• _THE PROBLEM_:
Here the job is to transcribe the data exactly while omitting the images.

• _Hardware design source data_:
-*-
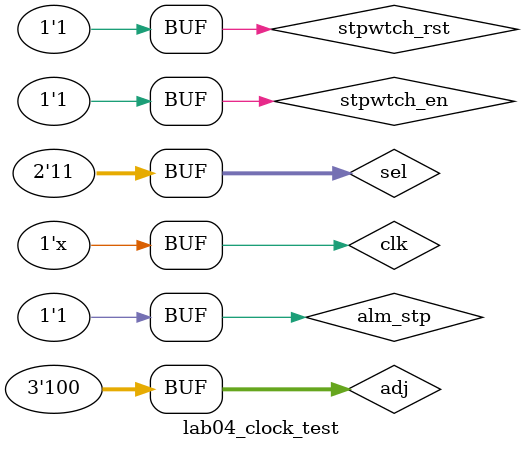
<source format=v>
`timescale 1ns / 1ps


module lab04_clock_test(

    );
    
    reg clk;
    reg [1:0] sel;
    reg [2:0] adj;
    reg stpwtch_en;
    reg stpwtch_rst;	
	reg alm_stp;		
	wire alarm;		
	wire [7:0] AN;
    wire [6:0] hex;
	
    lab04_clock t1(
        .clk(clk),
        .sel(sel),
        .adj(adj),
        .stpwtch_en(stpwtch_en),
        .stpwtch_rst(stpwtch_rst),
        .alm_stp(alm_stp),
        .alarm(alarm),
        .AN(AN),
        .hex(hex)
    );  
    
    initial
    begin
        clk = 0;
        sel = 2'b00; alm_stp = 0; #10;
                     alm_stp = 1; #10;
        sel = 2'b01; adj = 3'b001; #10;
       	             adj = 3'b010; #10;
       	             adj = 3'b100; #10;
        sel = 2'b10; adj = 3'b001; #10;
       	             adj = 3'b010; #10;
       	             adj = 3'b100; #10;
       	sel = 2'b11; stpwtch_en = 0; #10; stpwtch_en = 1; #10;
       	             stpwtch_rst = 0; #10; stpwtch_rst = 1; #10;       
	   	$display("Running testbench");
	end
	
	always
	begin
	   clk = ~clk; #1;
	end
	    
endmodule

</source>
-*-
• _ANSWER TO THIS EXERCISE_:
<source format=v>
`timescale 1ns / 1ps


module lab04_clock_test(

    );
    
    reg clk;
    reg [1:0] sel;
    reg [2:0] adj;
    reg stpwtch_en;
    reg stpwtch_rst;	
	reg alm_stp;		
	wire alarm;		
	wire [7:0] AN;
    wire [6:0] hex;
	
    lab04_clock t1(
        .clk(clk),
        .sel(sel),
        .adj(adj),
        .stpwtch_en(stpwtch_en),
        .stpwtch_rst(stpwtch_rst),
        .alm_stp(alm_stp),
        .alarm(alarm),
        .AN(AN),
        .hex(hex)
    );  
    
    initial
    begin
        clk = 0;
        sel = 2'b00; alm_stp = 0; #10;
                     alm_stp = 1; #10;
        sel = 2'b01; adj = 3'b001; #10;
       	             adj = 3'b010; #10;
       	             adj = 3'b100; #10;
        sel = 2'b10; adj = 3'b001; #10;
       	             adj = 3'b010; #10;
       	             adj = 3'b100; #10;
       	sel = 2'b11; stpwtch_en = 0; #10; stpwtch_en = 1; #10;
       	             stpwtch_rst = 0; #10; stpwtch_rst = 1; #10;       
	   	$display("Running testbench");
	end
	
	always
	begin
	   clk = ~clk; #1;
	end
	    
endmodule

</source>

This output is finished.